Request 1 -> In the kmeans message, rewrite the passage starting with "I apologize if" and going on through "(array([ 4.]), 2.3999999999999999)", changing "obtuse" to "dense".

--- start Given text ---

[SciPy-User] kmeans

Fri Jul 23 18:27:33 EDT 2010

On Jul 23, 2010, at 2:55 PM, Benjamin Root wrote:
> On Fri, Jul 23, 2010 at 4:18 PM, Lutz Maibaum <lutz.maibaum at gmail.com> wrote:
>> Actually, it not entirely clear to me anymore what the bug is. According to the k-means Wikipedia page, the objective function that the algorithm tries to minimize is the total intra-cluster variance (the sum of squares of distances of data points from cluster centroids). However, the two steps of the iteration (assignment to centroids, and centroid update) use regular distances and means. Is this not what the current code is doing?
> 
> Which is why I have been saying that there is no bug here because the code is technically correct.  A mean of regular distances is a sum of squared distances that has been divided.  The only reason why the current code is not returning the correct answer for the given example is that it never tries 3 as a centroid value.  This is a different issue.

I apologize if I am being obtuse, but why do you think the current code does not return the correct answer?

>>> import numpy as np
>>> from scipy import cluster
>>> v = np.array([1,2,3,4,10],dtype=float)
>>> cluster.vq.kmeans(v, 1)
(array([ 4.]), 2.3999999999999999)
>>> np.sum([abs(x-4)**2 for x in v])
50.0
>>> np.sum([abs(x-3)**2 for x in v])
55.0

The centroid 4 minimizes the sum of squared distances, which is what kmeans is supposed to find.

Best,

  Lutz

--- end Given text ---
--- start Input records ---

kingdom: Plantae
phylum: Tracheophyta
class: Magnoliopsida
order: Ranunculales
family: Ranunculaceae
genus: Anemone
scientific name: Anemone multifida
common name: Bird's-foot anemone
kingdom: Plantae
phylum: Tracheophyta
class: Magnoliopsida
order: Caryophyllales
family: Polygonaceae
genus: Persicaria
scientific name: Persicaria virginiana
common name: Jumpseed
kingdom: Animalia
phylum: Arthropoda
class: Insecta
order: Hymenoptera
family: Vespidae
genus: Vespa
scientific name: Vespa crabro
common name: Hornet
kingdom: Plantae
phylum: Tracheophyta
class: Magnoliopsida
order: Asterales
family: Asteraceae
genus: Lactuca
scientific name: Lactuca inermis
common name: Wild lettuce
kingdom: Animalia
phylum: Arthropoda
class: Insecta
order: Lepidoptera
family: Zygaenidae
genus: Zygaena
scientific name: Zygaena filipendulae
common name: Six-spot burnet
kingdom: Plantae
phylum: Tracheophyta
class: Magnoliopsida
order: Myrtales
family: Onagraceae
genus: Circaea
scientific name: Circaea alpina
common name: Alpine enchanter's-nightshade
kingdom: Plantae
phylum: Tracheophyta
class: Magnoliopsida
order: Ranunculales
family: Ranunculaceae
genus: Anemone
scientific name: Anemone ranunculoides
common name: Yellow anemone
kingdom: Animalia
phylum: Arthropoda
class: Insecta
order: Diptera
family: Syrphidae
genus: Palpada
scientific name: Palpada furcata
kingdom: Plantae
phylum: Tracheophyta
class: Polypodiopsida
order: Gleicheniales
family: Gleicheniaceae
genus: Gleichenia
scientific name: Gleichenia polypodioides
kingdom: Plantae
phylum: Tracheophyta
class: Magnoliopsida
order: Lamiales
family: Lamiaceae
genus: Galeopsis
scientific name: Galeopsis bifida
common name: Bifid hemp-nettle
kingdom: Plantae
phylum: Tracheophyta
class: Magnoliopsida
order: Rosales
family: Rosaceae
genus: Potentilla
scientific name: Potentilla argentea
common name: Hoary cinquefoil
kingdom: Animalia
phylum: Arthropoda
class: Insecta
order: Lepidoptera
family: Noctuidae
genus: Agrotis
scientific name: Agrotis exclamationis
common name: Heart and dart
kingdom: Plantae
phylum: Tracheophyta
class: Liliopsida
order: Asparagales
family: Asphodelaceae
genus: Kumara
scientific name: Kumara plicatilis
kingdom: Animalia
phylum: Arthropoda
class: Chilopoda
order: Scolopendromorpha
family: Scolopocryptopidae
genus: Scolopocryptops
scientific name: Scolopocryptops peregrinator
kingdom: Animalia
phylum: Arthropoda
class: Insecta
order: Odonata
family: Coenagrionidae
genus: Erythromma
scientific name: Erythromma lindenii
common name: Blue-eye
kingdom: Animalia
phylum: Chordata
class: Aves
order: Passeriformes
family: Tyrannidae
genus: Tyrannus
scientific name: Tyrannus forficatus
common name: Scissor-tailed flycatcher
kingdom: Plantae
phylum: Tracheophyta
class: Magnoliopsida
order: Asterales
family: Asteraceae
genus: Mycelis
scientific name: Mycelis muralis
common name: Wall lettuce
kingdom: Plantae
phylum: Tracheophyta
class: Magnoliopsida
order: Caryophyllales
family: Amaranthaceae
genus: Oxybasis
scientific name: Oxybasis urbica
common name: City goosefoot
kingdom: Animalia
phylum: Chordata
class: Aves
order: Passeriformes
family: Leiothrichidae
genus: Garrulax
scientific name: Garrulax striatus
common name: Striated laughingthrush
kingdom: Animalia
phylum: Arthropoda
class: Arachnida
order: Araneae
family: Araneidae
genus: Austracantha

--- end Input records ---

Request 2 -> From the entries, copy the lines starting with the line with "genus: Agrotis" and going on through the line with "genus: Scolopocryptops" without any changes.

Full output 1 ->
I apologize if I am being dense, but why do you think the current code does not return the correct answer?

>>> import numpy as np
>>> from scipy import cluster
>>> v = np.array([1,2,3,4,10],dtype=float)
>>> cluster.vq.kmeans(v, 1)
(array([ 4.]), 2.3999999999999999)

Full output 2 ->
genus: Agrotis
scientific name: Agrotis exclamationis
common name: Heart and dart
kingdom: Plantae
phylum: Tracheophyta
class: Liliopsida
order: Asparagales
family: Asphodelaceae
genus: Kumara
scientific name: Kumara plicatilis
kingdom: Animalia
phylum: Arthropoda
class: Chilopoda
order: Scolopendromorpha
family: Scolopocryptopidae
genus: Scolopocryptops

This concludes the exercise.